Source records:
* * * *

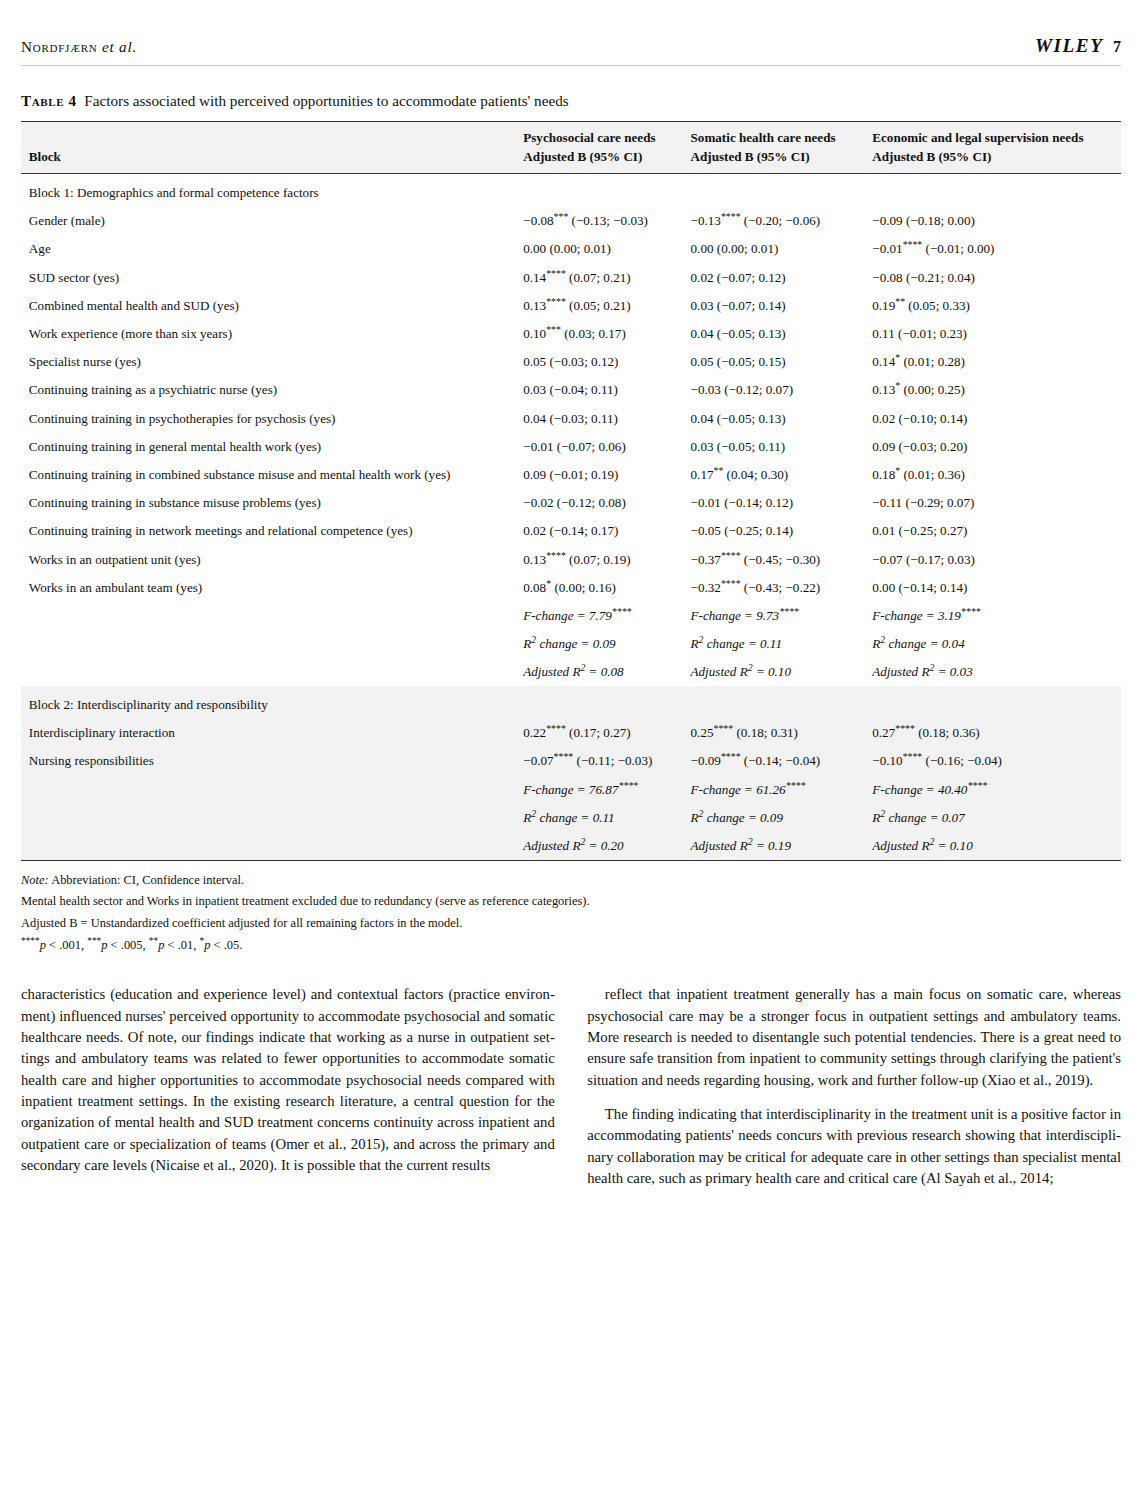Nordfjærn et al.
WILEY 7
Table 4 Factors associated with perceived opportunities to accommodate patients' needs
| Block | Psychosocial care needs Adjusted B (95% CI) | Somatic health care needs Adjusted B (95% CI) | Economic and legal supervision needs Adjusted B (95% CI) |
| --- | --- | --- | --- |
| Block 1: Demographics and formal competence factors |
| Gender (male) | −0.08 *** (−0.13; −0.03) | −0.13 **** (−0.20; −0.06) | −0.09 (−0.18; 0.00) |
| Age | 0.00 (0.00; 0.01) | 0.00 (0.00; 0.01) | −0.01 **** (−0.01; 0.00) |
| SUD sector (yes) | 0.14 **** (0.07; 0.21) | 0.02 (−0.07; 0.12) | −0.08 (−0.21; 0.04) |
| Combined mental health and SUD (yes) | 0.13 **** (0.05; 0.21) | 0.03 (−0.07; 0.14) | 0.19 ** (0.05; 0.33) |
| Work experience (more than six years) | 0.10 *** (0.03; 0.17) | 0.04 (−0.05; 0.13) | 0.11 (−0.01; 0.23) |
| Specialist nurse (yes) | 0.05 (−0.03; 0.12) | 0.05 (−0.05; 0.15) | 0.14 * (0.01; 0.28) |
| Continuing training as a psychiatric nurse (yes) | 0.03 (−0.04; 0.11) | −0.03 (−0.12; 0.07) | 0.13 * (0.00; 0.25) |
| Continuing training in psychotherapies for psychosis (yes) | 0.04 (−0.03; 0.11) | 0.04 (−0.05; 0.13) | 0.02 (−0.10; 0.14) |
| Continuing training in general mental health work (yes) | −0.01 (−0.07; 0.06) | 0.03 (−0.05; 0.11) | 0.09 (−0.03; 0.20) |
| Continuing training in combined substance misuse and mental health work (yes) | 0.09 (−0.01; 0.19) | 0.17 ** (0.04; 0.30) | 0.18 * (0.01; 0.36) |
| Continuing training in substance misuse problems (yes) | −0.02 (−0.12; 0.08) | −0.01 (−0.14; 0.12) | −0.11 (−0.29; 0.07) |
| Continuing training in network meetings and relational competence (yes) | 0.02 (−0.14; 0.17) | −0.05 (−0.25; 0.14) | 0.01 (−0.25; 0.27) |
| Works in an outpatient unit (yes) | 0.13 **** (0.07; 0.19) | −0.37 **** (−0.45; −0.30) | −0.07 (−0.17; 0.03) |
| Works in an ambulant team (yes) | 0.08 * (0.00; 0.16) | −0.32 **** (−0.43; −0.22) | 0.00 (−0.14; 0.14) |
| | F-change = 7.79 **** | F-change = 9.73 **** | F-change = 3.19 **** |
| | R 2 change = 0.09 | R 2 change = 0.11 | R 2 change = 0.04 |
| | Adjusted R 2 = 0.08 | Adjusted R 2 = 0.10 | Adjusted R 2 = 0.03 |
| Block 2: Interdisciplinarity and responsibility |
| Interdisciplinary interaction | 0.22 **** (0.17; 0.27) | 0.25 **** (0.18; 0.31) | 0.27 **** (0.18; 0.36) |
| Nursing responsibilities | −0.07 **** (−0.11; −0.03) | −0.09 **** (−0.14; −0.04) | −0.10 **** (−0.16; −0.04) |
| | F-change = 76.87 **** | F-change = 61.26 **** | F-change = 40.40 **** |
| | R 2 change = 0.11 | R 2 change = 0.09 | R 2 change = 0.07 |
| | Adjusted R 2 = 0.20 | Adjusted R 2 = 0.19 | Adjusted R 2 = 0.10 |
Note: Abbreviation: CI, Confidence interval.
Mental health sector and Works in inpatient treatment excluded due to redundancy (serve as reference categories).
Adjusted B = Unstandardized coefficient adjusted for all remaining factors in the model.
****p < .001, ***p < .005, **p < .01, *p < .05.
characteristics (education and experience level) and contextual factors (practice environment) influenced nurses' perceived opportunity to accommodate psychosocial and somatic healthcare needs. Of note, our findings indicate that working as a nurse in outpatient settings and ambulatory teams was related to fewer opportunities to accommodate somatic health care and higher opportunities to accommodate psychosocial needs compared with inpatient treatment settings. In the existing research literature, a central question for the organization of mental health and SUD treatment concerns continuity across inpatient and outpatient care or specialization of teams (Omer et al., 2015), and across the primary and secondary care levels (Nicaise et al., 2020). It is possible that the current results
reflect that inpatient treatment generally has a main focus on somatic care, whereas psychosocial care may be a stronger focus in outpatient settings and ambulatory teams. More research is needed to disentangle such potential tendencies. There is a great need to ensure safe transition from inpatient to community settings through clarifying the patient's situation and needs regarding housing, work and further follow-up (Xiao et al., 2019).
The finding indicating that interdisciplinarity in the treatment unit is a positive factor in accommodating patients' needs concurs with previous research showing that interdisciplinary collaboration may be critical for adequate care in other settings than specialist mental health care, such as primary health care and critical care (Al Sayah et al., 2014;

* * * *

WHAT IS REQUIRED: Exact repetition of all entries is required. The pictures should not appear.

RESULT FOR THIS TASK:
Nordfjærn et al.
WILEY 7
Table 4 Factors associated with perceived opportunities to accommodate patients' needs
| Block | Psychosocial care needs Adjusted B (95% CI) | Somatic health care needs Adjusted B (95% CI) | Economic and legal supervision needs Adjusted B (95% CI) |
| --- | --- | --- | --- |
| Block 1: Demographics and formal competence factors |
| Gender (male) | −0.08 *** (−0.13; −0.03) | −0.13 **** (−0.20; −0.06) | −0.09 (−0.18; 0.00) |
| Age | 0.00 (0.00; 0.01) | 0.00 (0.00; 0.01) | −0.01 **** (−0.01; 0.00) |
| SUD sector (yes) | 0.14 **** (0.07; 0.21) | 0.02 (−0.07; 0.12) | −0.08 (−0.21; 0.04) |
| Combined mental health and SUD (yes) | 0.13 **** (0.05; 0.21) | 0.03 (−0.07; 0.14) | 0.19 ** (0.05; 0.33) |
| Work experience (more than six years) | 0.10 *** (0.03; 0.17) | 0.04 (−0.05; 0.13) | 0.11 (−0.01; 0.23) |
| Specialist nurse (yes) | 0.05 (−0.03; 0.12) | 0.05 (−0.05; 0.15) | 0.14 * (0.01; 0.28) |
| Continuing training as a psychiatric nurse (yes) | 0.03 (−0.04; 0.11) | −0.03 (−0.12; 0.07) | 0.13 * (0.00; 0.25) |
| Continuing training in psychotherapies for psychosis (yes) | 0.04 (−0.03; 0.11) | 0.04 (−0.05; 0.13) | 0.02 (−0.10; 0.14) |
| Continuing training in general mental health work (yes) | −0.01 (−0.07; 0.06) | 0.03 (−0.05; 0.11) | 0.09 (−0.03; 0.20) |
| Continuing training in combined substance misuse and mental health work (yes) | 0.09 (−0.01; 0.19) | 0.17 ** (0.04; 0.30) | 0.18 * (0.01; 0.36) |
| Continuing training in substance misuse problems (yes) | −0.02 (−0.12; 0.08) | −0.01 (−0.14; 0.12) | −0.11 (−0.29; 0.07) |
| Continuing training in network meetings and relational competence (yes) | 0.02 (−0.14; 0.17) | −0.05 (−0.25; 0.14) | 0.01 (−0.25; 0.27) |
| Works in an outpatient unit (yes) | 0.13 **** (0.07; 0.19) | −0.37 **** (−0.45; −0.30) | −0.07 (−0.17; 0.03) |
| Works in an ambulant team (yes) | 0.08 * (0.00; 0.16) | −0.32 **** (−0.43; −0.22) | 0.00 (−0.14; 0.14) |
| | F-change = 7.79 **** | F-change = 9.73 **** | F-change = 3.19 **** |
| | R 2 change = 0.09 | R 2 change = 0.11 | R 2 change = 0.04 |
| | Adjusted R 2 = 0.08 | Adjusted R 2 = 0.10 | Adjusted R 2 = 0.03 |
| Block 2: Interdisciplinarity and responsibility |
| Interdisciplinary interaction | 0.22 **** (0.17; 0.27) | 0.25 **** (0.18; 0.31) | 0.27 **** (0.18; 0.36) |
| Nursing responsibilities | −0.07 **** (−0.11; −0.03) | −0.09 **** (−0.14; −0.04) | −0.10 **** (−0.16; −0.04) |
| | F-change = 76.87 **** | F-change = 61.26 **** | F-change = 40.40 **** |
| | R 2 change = 0.11 | R 2 change = 0.09 | R 2 change = 0.07 |
| | Adjusted R 2 = 0.20 | Adjusted R 2 = 0.19 | Adjusted R 2 = 0.10 |
Note: Abbreviation: CI, Confidence interval.
Mental health sector and Works in inpatient treatment excluded due to redundancy (serve as reference categories).
Adjusted B = Unstandardized coefficient adjusted for all remaining factors in the model.
****p < .001, ***p < .005, **p < .01, *p < .05.
characteristics (education and experience level) and contextual factors (practice environment) influenced nurses' perceived opportunity to accommodate psychosocial and somatic healthcare needs. Of note, our findings indicate that working as a nurse in outpatient settings and ambulatory teams was related to fewer opportunities to accommodate somatic health care and higher opportunities to accommodate psychosocial needs compared with inpatient treatment settings. In the existing research literature, a central question for the organization of mental health and SUD treatment concerns continuity across inpatient and outpatient care or specialization of teams (Omer et al., 2015), and across the primary and secondary care levels (Nicaise et al., 2020). It is possible that the current results
reflect that inpatient treatment generally has a main focus on somatic care, whereas psychosocial care may be a stronger focus in outpatient settings and ambulatory teams. More research is needed to disentangle such potential tendencies. There is a great need to ensure safe transition from inpatient to community settings through clarifying the patient's situation and needs regarding housing, work and further follow-up (Xiao et al., 2019).
The finding indicating that interdisciplinarity in the treatment unit is a positive factor in accommodating patients' needs concurs with previous research showing that interdisciplinary collaboration may be critical for adequate care in other settings than specialist mental health care, such as primary health care and critical care (Al Sayah et al., 2014;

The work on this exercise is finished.